## DESCRIPTION OF THE TASK
Nothing in the records may be changed; retype them in full.

[Stored data entries]
>>

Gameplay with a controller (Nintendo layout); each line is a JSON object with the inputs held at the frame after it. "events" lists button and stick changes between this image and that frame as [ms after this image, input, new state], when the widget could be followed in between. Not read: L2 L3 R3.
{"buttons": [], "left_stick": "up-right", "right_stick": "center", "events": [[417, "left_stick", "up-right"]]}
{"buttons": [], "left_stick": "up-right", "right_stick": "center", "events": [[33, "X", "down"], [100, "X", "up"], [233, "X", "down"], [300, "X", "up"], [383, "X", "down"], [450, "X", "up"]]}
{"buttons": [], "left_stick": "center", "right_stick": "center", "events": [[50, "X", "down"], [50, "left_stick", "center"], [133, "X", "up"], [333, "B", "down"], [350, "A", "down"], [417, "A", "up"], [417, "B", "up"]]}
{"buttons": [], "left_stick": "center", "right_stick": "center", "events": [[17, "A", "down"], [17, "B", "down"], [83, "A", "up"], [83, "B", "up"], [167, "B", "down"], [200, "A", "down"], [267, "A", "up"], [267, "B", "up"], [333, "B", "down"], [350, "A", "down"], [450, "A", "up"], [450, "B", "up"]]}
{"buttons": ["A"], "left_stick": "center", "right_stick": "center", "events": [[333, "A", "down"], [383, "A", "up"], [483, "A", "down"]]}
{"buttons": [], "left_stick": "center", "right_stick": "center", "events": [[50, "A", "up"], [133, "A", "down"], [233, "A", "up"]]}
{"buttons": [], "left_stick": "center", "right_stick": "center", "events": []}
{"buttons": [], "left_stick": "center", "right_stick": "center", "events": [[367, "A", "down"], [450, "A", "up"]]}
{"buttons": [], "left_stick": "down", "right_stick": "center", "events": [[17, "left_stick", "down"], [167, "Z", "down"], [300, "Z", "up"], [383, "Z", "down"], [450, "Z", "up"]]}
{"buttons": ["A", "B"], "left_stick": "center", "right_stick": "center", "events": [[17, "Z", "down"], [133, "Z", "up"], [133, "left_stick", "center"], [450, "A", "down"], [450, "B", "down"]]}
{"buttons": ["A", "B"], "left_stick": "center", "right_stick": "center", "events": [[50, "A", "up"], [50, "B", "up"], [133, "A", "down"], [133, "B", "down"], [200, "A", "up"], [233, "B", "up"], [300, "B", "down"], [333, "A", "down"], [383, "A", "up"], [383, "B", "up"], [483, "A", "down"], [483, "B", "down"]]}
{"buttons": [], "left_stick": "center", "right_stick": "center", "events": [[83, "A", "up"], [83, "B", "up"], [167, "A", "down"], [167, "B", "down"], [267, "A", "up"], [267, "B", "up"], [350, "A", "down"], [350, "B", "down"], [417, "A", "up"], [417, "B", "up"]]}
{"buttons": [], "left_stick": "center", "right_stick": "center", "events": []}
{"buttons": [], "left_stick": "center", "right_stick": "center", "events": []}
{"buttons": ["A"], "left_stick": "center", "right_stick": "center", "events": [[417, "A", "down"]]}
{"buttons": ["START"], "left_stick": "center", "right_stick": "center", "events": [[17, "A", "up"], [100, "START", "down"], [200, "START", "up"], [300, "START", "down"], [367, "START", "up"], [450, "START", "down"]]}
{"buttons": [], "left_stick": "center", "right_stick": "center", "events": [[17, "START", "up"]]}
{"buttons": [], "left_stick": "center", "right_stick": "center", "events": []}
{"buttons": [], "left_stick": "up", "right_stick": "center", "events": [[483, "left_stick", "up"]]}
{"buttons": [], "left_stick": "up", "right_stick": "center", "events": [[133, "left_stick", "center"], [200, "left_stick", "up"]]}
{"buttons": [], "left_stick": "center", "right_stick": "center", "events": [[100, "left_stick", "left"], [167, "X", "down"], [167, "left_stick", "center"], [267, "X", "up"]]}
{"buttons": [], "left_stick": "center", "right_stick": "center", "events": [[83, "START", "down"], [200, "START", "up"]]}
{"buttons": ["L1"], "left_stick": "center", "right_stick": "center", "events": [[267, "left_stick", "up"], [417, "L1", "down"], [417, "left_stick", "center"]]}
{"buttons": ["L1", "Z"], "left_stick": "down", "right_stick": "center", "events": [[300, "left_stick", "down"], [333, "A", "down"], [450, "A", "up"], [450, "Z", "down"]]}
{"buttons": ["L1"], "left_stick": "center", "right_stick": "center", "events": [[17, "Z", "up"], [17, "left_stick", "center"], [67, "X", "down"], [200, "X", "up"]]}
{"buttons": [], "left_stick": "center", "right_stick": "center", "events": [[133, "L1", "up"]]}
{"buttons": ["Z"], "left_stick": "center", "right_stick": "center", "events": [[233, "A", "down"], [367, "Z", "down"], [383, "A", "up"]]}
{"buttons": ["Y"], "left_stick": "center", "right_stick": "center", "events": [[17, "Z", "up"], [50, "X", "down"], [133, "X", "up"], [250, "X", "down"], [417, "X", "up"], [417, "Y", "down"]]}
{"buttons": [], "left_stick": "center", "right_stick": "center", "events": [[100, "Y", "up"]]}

<<

## ANSWER FOR THE TASK
Gameplay with a controller (Nintendo layout); each line is a JSON object with the inputs held at the frame after it. "events" lists button and stick changes between this image and that frame as [ms after this image, input, new state], when the widget could be followed in between. Not read: L2 L3 R3.
{"buttons": [], "left_stick": "up-right", "right_stick": "center", "events": [[417, "left_stick", "up-right"]]}
{"buttons": [], "left_stick": "up-right", "right_stick": "center", "events": [[33, "X", "down"], [100, "X", "up"], [233, "X", "down"], [300, "X", "up"], [383, "X", "down"], [450, "X", "up"]]}
{"buttons": [], "left_stick": "center", "right_stick": "center", "events": [[50, "X", "down"], [50, "left_stick", "center"], [133, "X", "up"], [333, "B", "down"], [350, "A", "down"], [417, "A", "up"], [417, "B", "up"]]}
{"buttons": [], "left_stick": "center", "right_stick": "center", "events": [[17, "A", "down"], [17, "B", "down"], [83, "A", "up"], [83, "B", "up"], [167, "B", "down"], [200, "A", "down"], [267, "A", "up"], [267, "B", "up"], [333, "B", "down"], [350, "A", "down"], [450, "A", "up"], [450, "B", "up"]]}
{"buttons": ["A"], "left_stick": "center", "right_stick": "center", "events": [[333, "A", "down"], [383, "A", "up"], [483, "A", "down"]]}
{"buttons": [], "left_stick": "center", "right_stick": "center", "events": [[50, "A", "up"], [133, "A", "down"], [233, "A", "up"]]}
{"buttons": [], "left_stick": "center", "right_stick": "center", "events": []}
{"buttons": [], "left_stick": "center", "right_stick": "center", "events": [[367, "A", "down"], [450, "A", "up"]]}
{"buttons": [], "left_stick": "down", "right_stick": "center", "events": [[17, "left_stick", "down"], [167, "Z", "down"], [300, "Z", "up"], [383, "Z", "down"], [450, "Z", "up"]]}
{"buttons": ["A", "B"], "left_stick": "center", "right_stick": "center", "events": [[17, "Z", "down"], [133, "Z", "up"], [133, "left_stick", "center"], [450, "A", "down"], [450, "B", "down"]]}
{"buttons": ["A", "B"], "left_stick": "center", "right_stick": "center", "events": [[50, "A", "up"], [50, "B", "up"], [133, "A", "down"], [133, "B", "down"], [200, "A", "up"], [233, "B", "up"], [300, "B", "down"], [333, "A", "down"], [383, "A", "up"], [383, "B", "up"], [483, "A", "down"], [483, "B", "down"]]}
{"buttons": [], "left_stick": "center", "right_stick": "center", "events": [[83, "A", "up"], [83, "B", "up"], [167, "A", "down"], [167, "B", "down"], [267, "A", "up"], [267, "B", "up"], [350, "A", "down"], [350, "B", "down"], [417, "A", "up"], [417, "B", "up"]]}
{"buttons": [], "left_stick": "center", "right_stick": "center", "events": []}
{"buttons": [], "left_stick": "center", "right_stick": "center", "events": []}
{"buttons": ["A"], "left_stick": "center", "right_stick": "center", "events": [[417, "A", "down"]]}
{"buttons": ["START"], "left_stick": "center", "right_stick": "center", "events": [[17, "A", "up"], [100, "START", "down"], [200, "START", "up"], [300, "START", "down"], [367, "START", "up"], [450, "START", "down"]]}
{"buttons": [], "left_stick": "center", "right_stick": "center", "events": [[17, "START", "up"]]}
{"buttons": [], "left_stick": "center", "right_stick": "center", "events": []}
{"buttons": [], "left_stick": "up", "right_stick": "center", "events": [[483, "left_stick", "up"]]}
{"buttons": [], "left_stick": "up", "right_stick": "center", "events": [[133, "left_stick", "center"], [200, "left_stick", "up"]]}
{"buttons": [], "left_stick": "center", "right_stick": "center", "events": [[100, "left_stick", "left"], [167, "X", "down"], [167, "left_stick", "center"], [267, "X", "up"]]}
{"buttons": [], "left_stick": "center", "right_stick": "center", "events": [[83, "START", "down"], [200, "START", "up"]]}
{"buttons": ["L1"], "left_stick": "center", "right_stick": "center", "events": [[267, "left_stick", "up"], [417, "L1", "down"], [417, "left_stick", "center"]]}
{"buttons": ["L1", "Z"], "left_stick": "down", "right_stick": "center", "events": [[300, "left_stick", "down"], [333, "A", "down"], [450, "A", "up"], [450, "Z", "down"]]}
{"buttons": ["L1"], "left_stick": "center", "right_stick": "center", "events": [[17, "Z", "up"], [17, "left_stick", "center"], [67, "X", "down"], [200, "X", "up"]]}
{"buttons": [], "left_stick": "center", "right_stick": "center", "events": [[133, "L1", "up"]]}
{"buttons": ["Z"], "left_stick": "center", "right_stick": "center", "events": [[233, "A", "down"], [367, "Z", "down"], [383, "A", "up"]]}
{"buttons": ["Y"], "left_stick": "center", "right_stick": "center", "events": [[17, "Z", "up"], [50, "X", "down"], [133, "X", "up"], [250, "X", "down"], [417, "X", "up"], [417, "Y", "down"]]}
{"buttons": [], "left_stick": "center", "right_stick": "center", "events": [[100, "Y", "up"]]}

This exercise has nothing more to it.